● What you should do: The records that follow are to be printed exactly, with no images.

Optical and exposure parameters:
- - - -

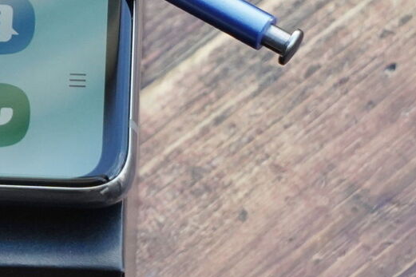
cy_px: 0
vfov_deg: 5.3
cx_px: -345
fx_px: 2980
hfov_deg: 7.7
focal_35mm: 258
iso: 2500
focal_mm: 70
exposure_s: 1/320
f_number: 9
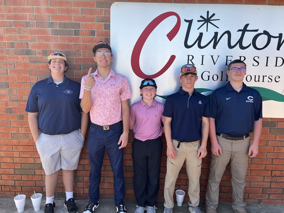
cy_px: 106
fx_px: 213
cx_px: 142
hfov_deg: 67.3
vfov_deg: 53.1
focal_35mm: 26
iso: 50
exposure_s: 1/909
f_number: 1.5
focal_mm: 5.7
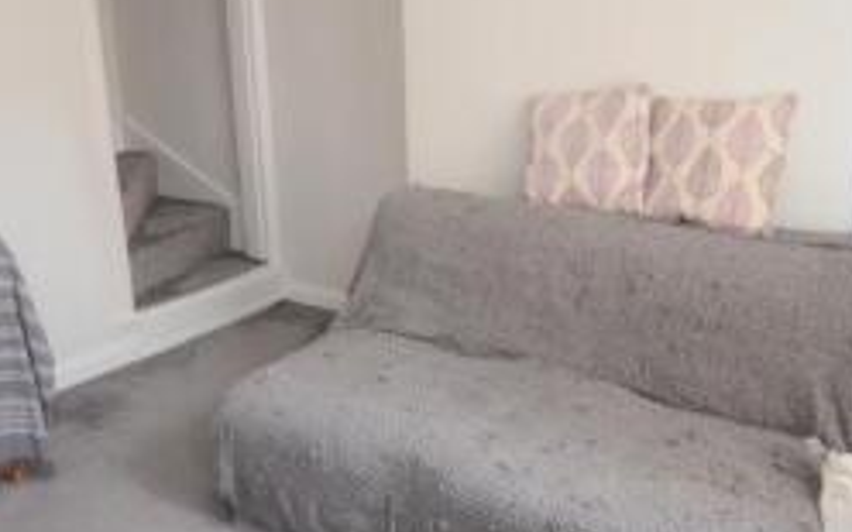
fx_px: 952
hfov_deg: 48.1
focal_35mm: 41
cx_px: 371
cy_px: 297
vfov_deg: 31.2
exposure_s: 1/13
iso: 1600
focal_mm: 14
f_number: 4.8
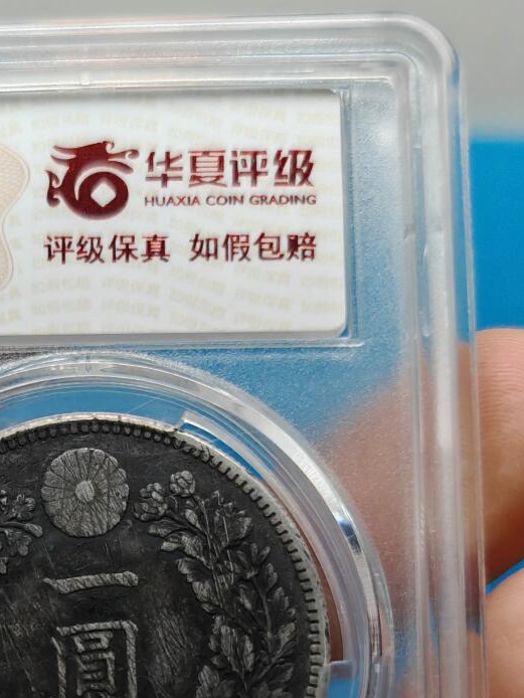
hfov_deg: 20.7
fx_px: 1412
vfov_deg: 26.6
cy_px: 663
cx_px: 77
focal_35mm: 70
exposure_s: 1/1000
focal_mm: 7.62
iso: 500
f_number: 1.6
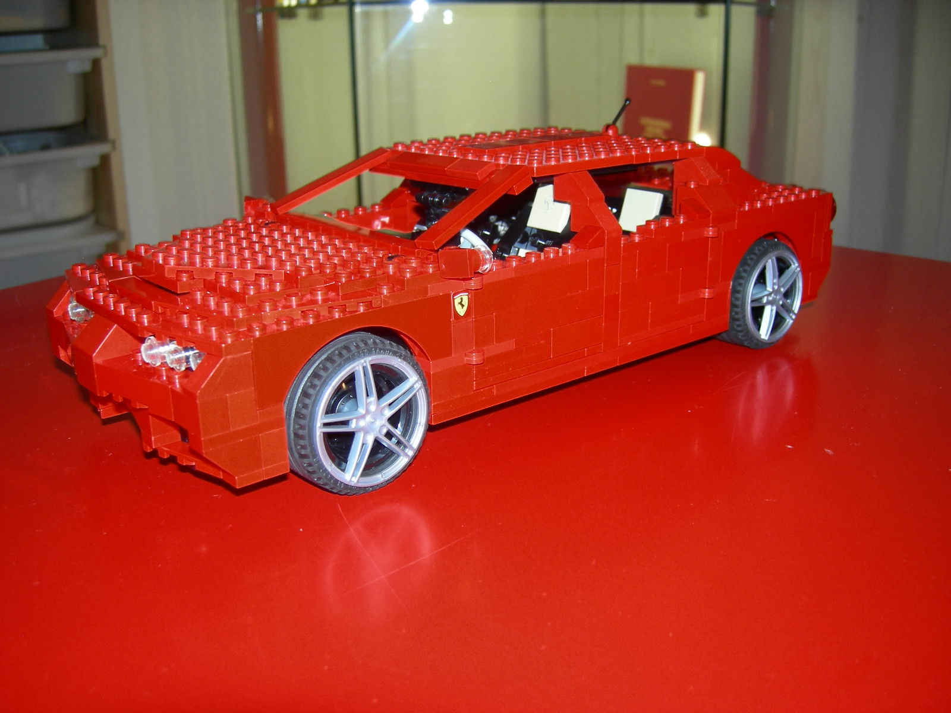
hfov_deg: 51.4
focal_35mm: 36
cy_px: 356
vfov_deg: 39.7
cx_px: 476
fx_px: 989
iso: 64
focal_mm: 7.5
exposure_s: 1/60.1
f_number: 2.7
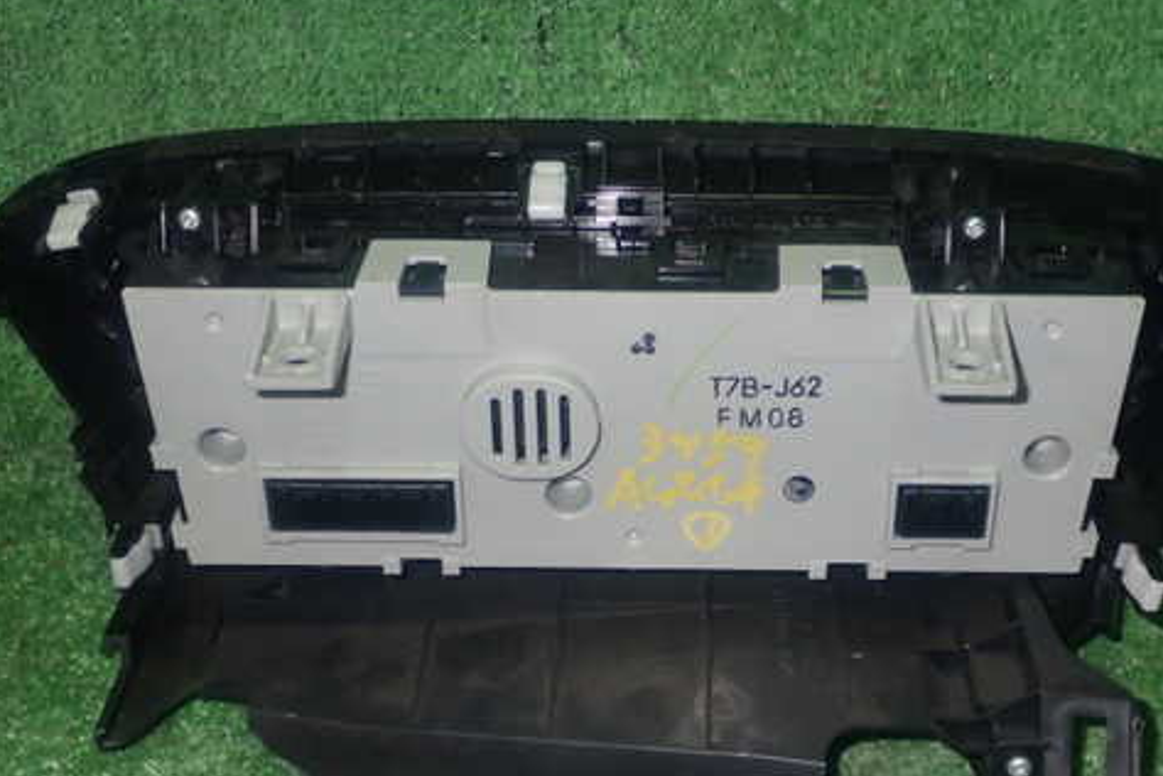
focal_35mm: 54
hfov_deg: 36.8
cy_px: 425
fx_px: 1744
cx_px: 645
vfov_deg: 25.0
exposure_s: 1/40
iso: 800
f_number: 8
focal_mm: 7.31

- - - -

● Expected answer:
cy_px: 0
vfov_deg: 5.3
cx_px: -345
fx_px: 2980
hfov_deg: 7.7
focal_35mm: 258
iso: 2500
focal_mm: 70
exposure_s: 1/320
f_number: 9
cy_px: 106
fx_px: 213
cx_px: 142
hfov_deg: 67.3
vfov_deg: 53.1
focal_35mm: 26
iso: 50
exposure_s: 1/909
f_number: 1.5
focal_mm: 5.7
fx_px: 952
hfov_deg: 48.1
focal_35mm: 41
cx_px: 371
cy_px: 297
vfov_deg: 31.2
exposure_s: 1/13
iso: 1600
focal_mm: 14
f_number: 4.8
hfov_deg: 20.7
fx_px: 1412
vfov_deg: 26.6
cy_px: 663
cx_px: 77
focal_35mm: 70
exposure_s: 1/1000
focal_mm: 7.62
iso: 500
f_number: 1.6
hfov_deg: 51.4
focal_35mm: 36
cy_px: 356
vfov_deg: 39.7
cx_px: 476
fx_px: 989
iso: 64
focal_mm: 7.5
exposure_s: 1/60.1
f_number: 2.7
focal_35mm: 54
hfov_deg: 36.8
cy_px: 425
fx_px: 1744
cx_px: 645
vfov_deg: 25.0
exposure_s: 1/40
iso: 800
f_number: 8
focal_mm: 7.31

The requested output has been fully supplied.